Would you copy out only the lines from the one with "Certificate Verification. |" to the end of the records, exactly as they stand?

== == ==

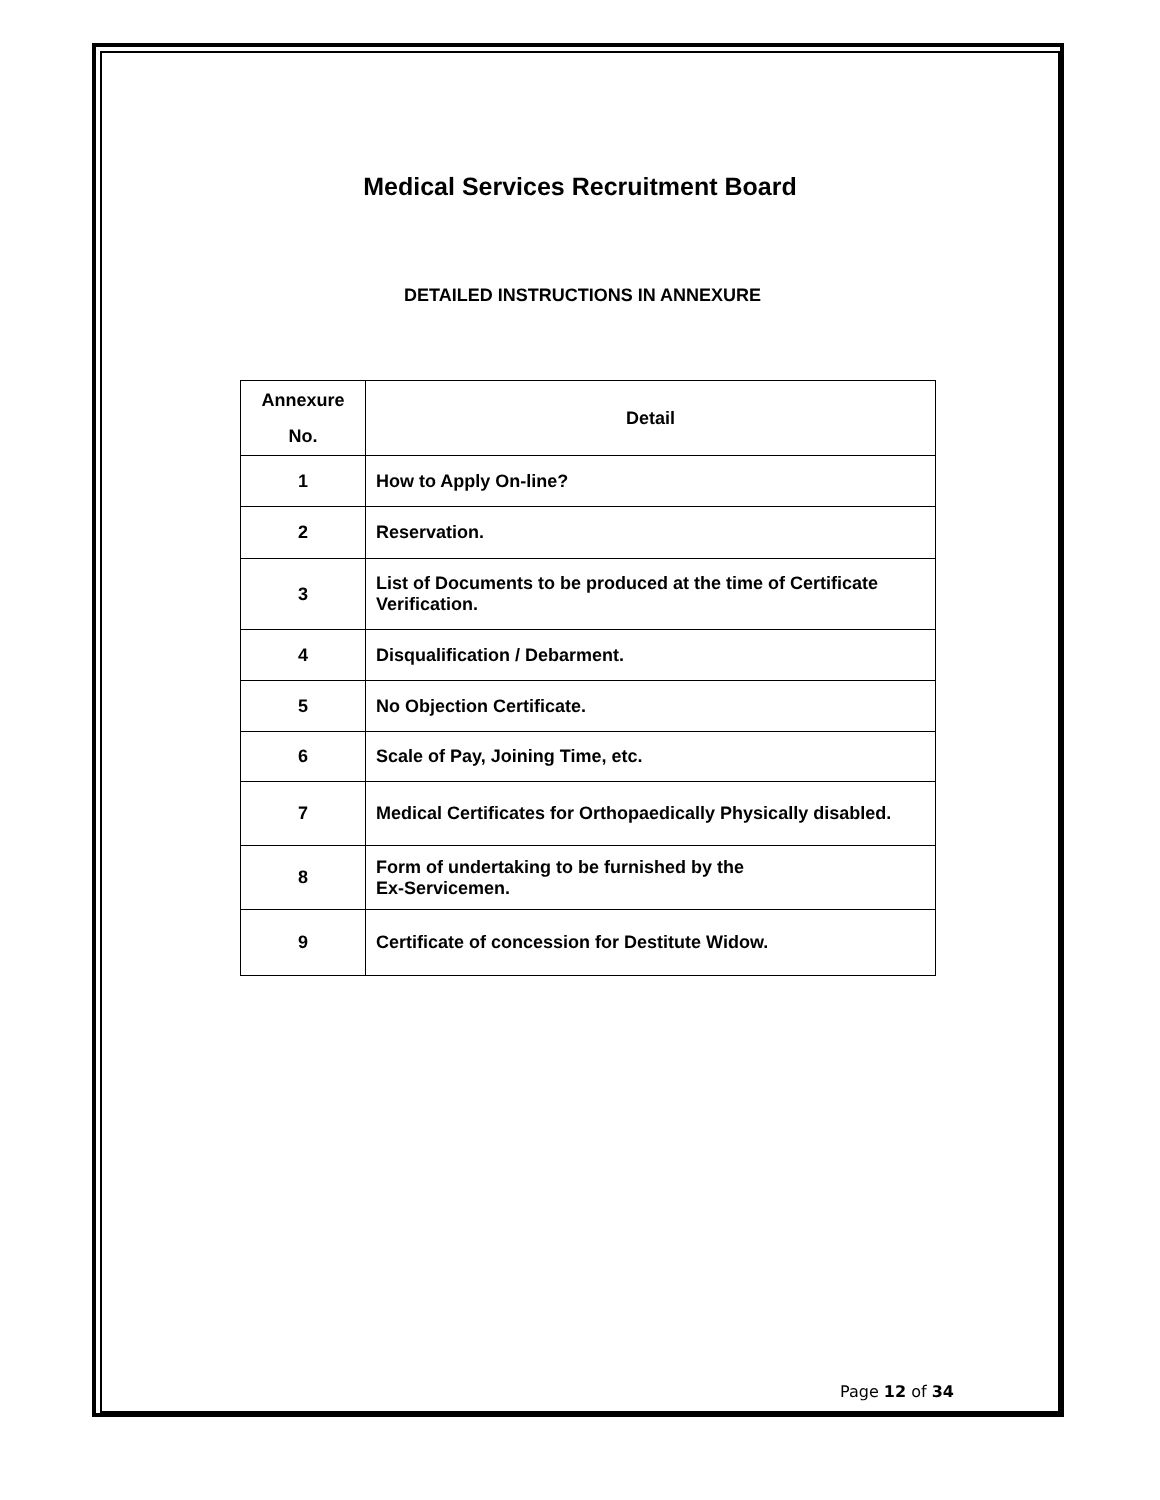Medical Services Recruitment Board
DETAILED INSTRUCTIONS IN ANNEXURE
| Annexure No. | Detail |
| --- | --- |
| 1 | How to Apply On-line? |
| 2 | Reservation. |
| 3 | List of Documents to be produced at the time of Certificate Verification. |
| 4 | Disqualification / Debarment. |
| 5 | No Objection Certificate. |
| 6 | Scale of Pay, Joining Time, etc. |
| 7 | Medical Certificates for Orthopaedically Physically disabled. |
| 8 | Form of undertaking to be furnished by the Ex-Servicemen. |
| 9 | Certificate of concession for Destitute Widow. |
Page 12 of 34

== == ==

» **RESULT OF THIS TASK**:
| 3 | List of Documents to be produced at the time of Certificate Verification. |
| 4 | Disqualification / Debarment. |
| 5 | No Objection Certificate. |
| 6 | Scale of Pay, Joining Time, etc. |
| 7 | Medical Certificates for Orthopaedically Physically disabled. |
| 8 | Form of undertaking to be furnished by the Ex-Servicemen. |
| 9 | Certificate of concession for Destitute Widow. |
Page 12 of 34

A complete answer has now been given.